Ses sens étaient en ébullition, et chaque mouvement de Julien les faisait brûler d'impatience et d'envie.
Mais, subitement, une angoisse terrible s'y mêla — la peur que tout n'était qu'illusoire, que leur baiser était à nouveau le fruit de pulsions irraisonnées, que Julien allait encore vouloir oublier. Et qu'il allait encore le laisser seul.
La panique monta en lui et sa bouche quitta celle de Julien tandis qu'il se redressait fébrilement, le repoussant sans réellement le vouloir. Il avait subitement besoin d'espace, d'un peu d'air, juste pour calmer la crise qui montait.
– Jérém' ? finit par demander Julien d'une voix rauque et inquiète.
L'interpellé resta un moment les yeux dans le vague, peinant à contrôler sa respiration à cause de l'angoisse. Ça faisait longtemps que ça ne lui était plus arrivé. Julien remarqua sa détresse et il se redressa à son tour, le fixant avec souci, ne sachant pas trop quoi faire.
– Jérémy, parle-moi.
– Tu vas te barrer, après ?
C'était sorti tout seul, il n'avait pas pu s'en empêcher. Mais Julien ne se braqua pas. Et enfin, enfin, il ne fuit pas. Il posa ses mains sur les joues de Jérémy pour s'assurer d'avoir son attention, et il lui sourit avec une tendresse que le brun ne lui connaissait pas :
– Nan. Je suis là. Je te lâcherai pas, Jérém'. Promis.

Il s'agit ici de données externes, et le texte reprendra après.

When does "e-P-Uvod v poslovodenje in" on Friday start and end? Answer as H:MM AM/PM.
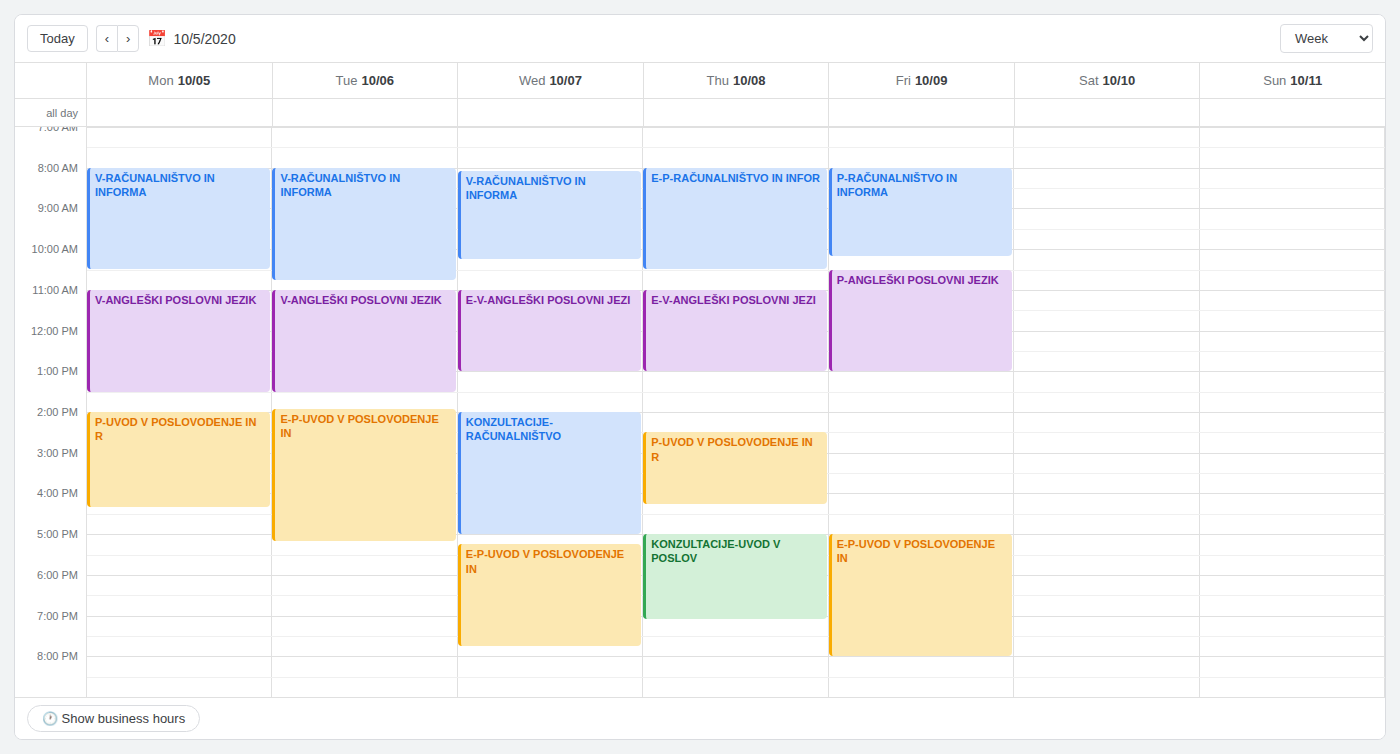
5:00 PM to 8:00 PM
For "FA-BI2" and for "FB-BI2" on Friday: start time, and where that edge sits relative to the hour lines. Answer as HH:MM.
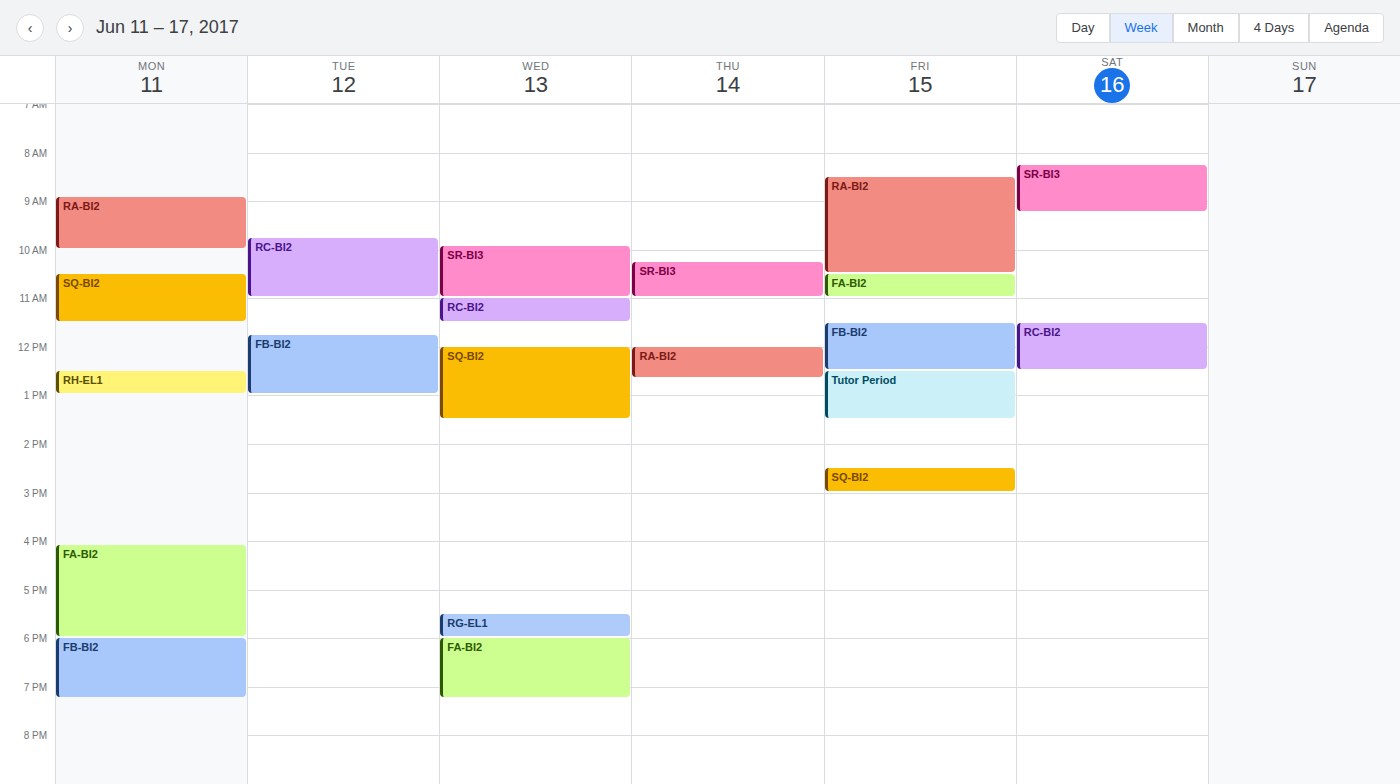
"FA-BI2": 10:30, halfway between the 10:00 and 11:00 lines. "FB-BI2": 11:30, halfway between the 11:00 and 12:00 lines.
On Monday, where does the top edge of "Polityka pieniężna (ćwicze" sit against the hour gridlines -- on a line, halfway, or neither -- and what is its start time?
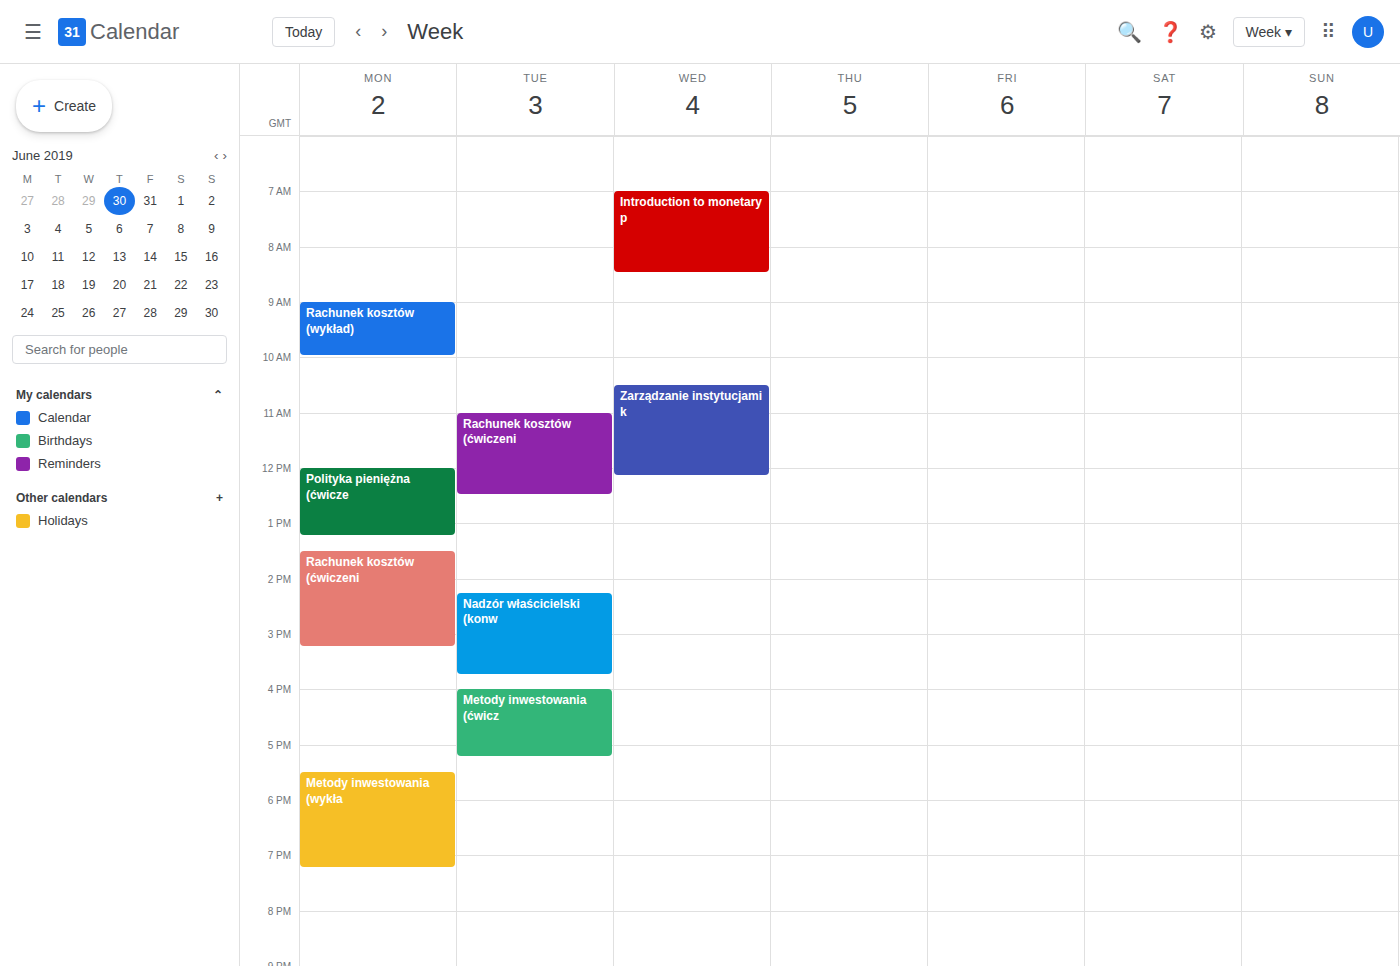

Alors Jérémy s'accrocha à lui, il s'accrocha à leur étreinte, au froissement des vestes de ski et à la chaleur des mains qui se glissaient en-dessous d'elles.
Un nouveau baiser, de nouveaux soupirs, et toujours la même envie de sentir l'autre contre soi, ce même besoin de s'assurer que l'autre n'allait pas partir, que ce qu'ils vivaient était bien réel.
– Attends, souffla tout à coup Julien entre deux baisers.
Jérémy se figea : et si Julien avait changé d'avis ? Est-ce qu'il réalisait que c'était absurde de lui faire de si belles promesses et qu'il valait mieux les annuler maintenant plutôt que de finir par les briser plus tard ?
– Quoi ? murmura Jérémy à demi-voix, observant Julien s'écarter de lui.
Son partenaire lui adressa un sourire rassurant avant de lui désigner ses mains et bras tout tremblants. C'est vrai qu'il était pâle, soudainement.
– Ça va ?
– Ouais... je crève juste la dalle.
– Oh.
– Pas dans ce sens-là, abruti ! Ça fait depuis avant-hier que j'ai rien bouffé, alors j'espère vraiment que t'as ramené un truc à grailler.
Jérémy haussa les sourcils avec un air suggestif, et finit par se prendre une boule de neige en pleine face. Ils avaient l'air con, à moitié débraillés au milieu de la poudreuse, à rire aux éclats. Cons et sacrément heureux.